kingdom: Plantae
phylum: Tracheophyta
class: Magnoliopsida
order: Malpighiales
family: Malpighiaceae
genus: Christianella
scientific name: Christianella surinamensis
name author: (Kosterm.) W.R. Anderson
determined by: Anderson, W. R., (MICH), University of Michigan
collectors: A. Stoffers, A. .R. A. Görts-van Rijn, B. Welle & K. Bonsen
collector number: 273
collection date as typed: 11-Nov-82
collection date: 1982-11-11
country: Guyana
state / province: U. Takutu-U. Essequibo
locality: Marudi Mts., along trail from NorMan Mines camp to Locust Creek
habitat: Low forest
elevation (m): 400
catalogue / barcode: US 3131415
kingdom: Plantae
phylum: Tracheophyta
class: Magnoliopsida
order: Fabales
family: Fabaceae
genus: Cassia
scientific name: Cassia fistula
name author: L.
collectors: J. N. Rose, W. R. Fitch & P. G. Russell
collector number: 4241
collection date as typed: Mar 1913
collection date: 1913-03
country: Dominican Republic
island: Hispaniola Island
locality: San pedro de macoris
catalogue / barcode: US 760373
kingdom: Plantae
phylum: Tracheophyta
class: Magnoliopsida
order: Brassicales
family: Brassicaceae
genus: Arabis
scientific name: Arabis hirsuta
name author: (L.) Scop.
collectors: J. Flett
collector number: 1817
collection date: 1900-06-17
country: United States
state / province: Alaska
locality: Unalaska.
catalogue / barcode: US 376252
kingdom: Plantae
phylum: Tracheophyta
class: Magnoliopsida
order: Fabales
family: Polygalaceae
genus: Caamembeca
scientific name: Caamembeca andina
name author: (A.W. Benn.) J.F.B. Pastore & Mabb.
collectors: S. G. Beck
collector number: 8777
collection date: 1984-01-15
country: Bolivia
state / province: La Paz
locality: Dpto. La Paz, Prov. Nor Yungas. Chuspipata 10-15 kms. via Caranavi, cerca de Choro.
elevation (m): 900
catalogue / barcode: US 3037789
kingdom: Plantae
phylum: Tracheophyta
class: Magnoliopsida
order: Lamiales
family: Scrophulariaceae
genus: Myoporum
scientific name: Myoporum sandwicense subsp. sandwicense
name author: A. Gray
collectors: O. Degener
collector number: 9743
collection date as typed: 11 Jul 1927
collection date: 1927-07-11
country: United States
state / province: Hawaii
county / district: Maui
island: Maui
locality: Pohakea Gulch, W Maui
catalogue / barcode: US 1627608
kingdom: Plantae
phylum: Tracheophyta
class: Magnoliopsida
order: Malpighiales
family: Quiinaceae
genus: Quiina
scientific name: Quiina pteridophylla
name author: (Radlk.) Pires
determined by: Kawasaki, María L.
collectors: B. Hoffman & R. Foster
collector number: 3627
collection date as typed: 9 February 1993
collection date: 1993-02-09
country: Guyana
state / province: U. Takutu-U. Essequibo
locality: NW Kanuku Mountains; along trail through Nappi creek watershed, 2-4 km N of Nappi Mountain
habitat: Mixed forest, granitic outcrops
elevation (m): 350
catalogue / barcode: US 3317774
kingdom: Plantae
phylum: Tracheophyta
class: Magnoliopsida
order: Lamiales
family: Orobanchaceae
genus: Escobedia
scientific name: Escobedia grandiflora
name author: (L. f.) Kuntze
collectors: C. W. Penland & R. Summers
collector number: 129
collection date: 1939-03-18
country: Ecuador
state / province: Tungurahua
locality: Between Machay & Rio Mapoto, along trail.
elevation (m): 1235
+===+
**AIM OF THE TASK:** Put every line of the records above into a JSON list of strings, one string per line, omitting blank lines.

**COMPLETE ANSWER:**
[
  "kingdom: Plantae",
  "phylum: Tracheophyta",
  "class: Magnoliopsida",
  "order: Malpighiales",
  "family: Malpighiaceae",
  "genus: Christianella",
  "scientific name: Christianella surinamensis",
  "name author: (Kosterm.) W.R. Anderson",
  "determined by: Anderson, W. R., (MICH), University of Michigan",
  "collectors: A. Stoffers, A. .R. A. Görts-van Rijn, B. Welle & K. Bonsen",
  "collector number: 273",
  "collection date as typed: 11-Nov-82",
  "collection date: 1982-11-11",
  "country: Guyana",
  "state / province: U. Takutu-U. Essequibo",
  "locality: Marudi Mts., along trail from NorMan Mines camp to Locust Creek",
  "habitat: Low forest",
  "elevation (m): 400",
  "catalogue / barcode: US 3131415",
  "kingdom: Plantae",
  "phylum: Tracheophyta",
  "class: Magnoliopsida",
  "order: Fabales",
  "family: Fabaceae",
  "genus: Cassia",
  "scientific name: Cassia fistula",
  "name author: L.",
  "collectors: J. N. Rose, W. R. Fitch & P. G. Russell",
  "collector number: 4241",
  "collection date as typed: Mar 1913",
  "collection date: 1913-03",
  "country: Dominican Republic",
  "island: Hispaniola Island",
  "locality: San pedro de macoris",
  "catalogue / barcode: US 760373",
  "kingdom: Plantae",
  "phylum: Tracheophyta",
  "class: Magnoliopsida",
  "order: Brassicales",
  "family: Brassicaceae",
  "genus: Arabis",
  "scientific name: Arabis hirsuta",
  "name author: (L.) Scop.",
  "collectors: J. Flett",
  "collector number: 1817",
  "collection date: 1900-06-17",
  "country: United States",
  "state / province: Alaska",
  "locality: Unalaska.",
  "catalogue / barcode: US 376252",
  "kingdom: Plantae",
  "phylum: Tracheophyta",
  "class: Magnoliopsida",
  "order: Fabales",
  "family: Polygalaceae",
  "genus: Caamembeca",
  "scientific name: Caamembeca andina",
  "name author: (A.W. Benn.) J.F.B. Pastore & Mabb.",
  "collectors: S. G. Beck",
  "collector number: 8777",
  "collection date: 1984-01-15",
  "country: Bolivia",
  "state / province: La Paz",
  "locality: Dpto. La Paz, Prov. Nor Yungas. Chuspipata 10-15 kms. via Caranavi, cerca de Choro.",
  "elevation (m): 900",
  "catalogue / barcode: US 3037789",
  "kingdom: Plantae",
  "phylum: Tracheophyta",
  "class: Magnoliopsida",
  "order: Lamiales",
  "family: Scrophulariaceae",
  "genus: Myoporum",
  "scientific name: Myoporum sandwicense subsp. sandwicense",
  "name author: A. Gray",
  "collectors: O. Degener",
  "collector number: 9743",
  "collection date as typed: 11 Jul 1927",
  "collection date: 1927-07-11",
  "country: United States",
  "state / province: Hawaii",
  "county / district: Maui",
  "island: Maui",
  "locality: Pohakea Gulch, W Maui",
  "catalogue / barcode: US 1627608",
  "kingdom: Plantae",
  "phylum: Tracheophyta",
  "class: Magnoliopsida",
  "order: Malpighiales",
  "family: Quiinaceae",
  "genus: Quiina",
  "scientific name: Quiina pteridophylla",
  "name author: (Radlk.) Pires",
  "determined by: Kawasaki, María L.",
  "collectors: B. Hoffman & R. Foster",
  "collector number: 3627",
  "collection date as typed: 9 February 1993",
  "collection date: 1993-02-09",
  "country: Guyana",
  "state / province: U. Takutu-U. Essequibo",
  "locality: NW Kanuku Mountains; along trail through Nappi creek watershed, 2-4 km N of Nappi Mountain",
  "habitat: Mixed forest, granitic outcrops",
  "elevation (m): 350",
  "catalogue / barcode: US 3317774",
  "kingdom: Plantae",
  "phylum: Tracheophyta",
  "class: Magnoliopsida",
  "order: Lamiales",
  "family: Orobanchaceae",
  "genus: Escobedia",
  "scientific name: Escobedia grandiflora",
  "name author: (L. f.) Kuntze",
  "collectors: C. W. Penland & R. Summers",
  "collector number: 129",
  "collection date: 1939-03-18",
  "country: Ecuador",
  "state / province: Tungurahua",
  "locality: Between Machay & Rio Mapoto, along trail.",
  "elevation (m): 1235"
]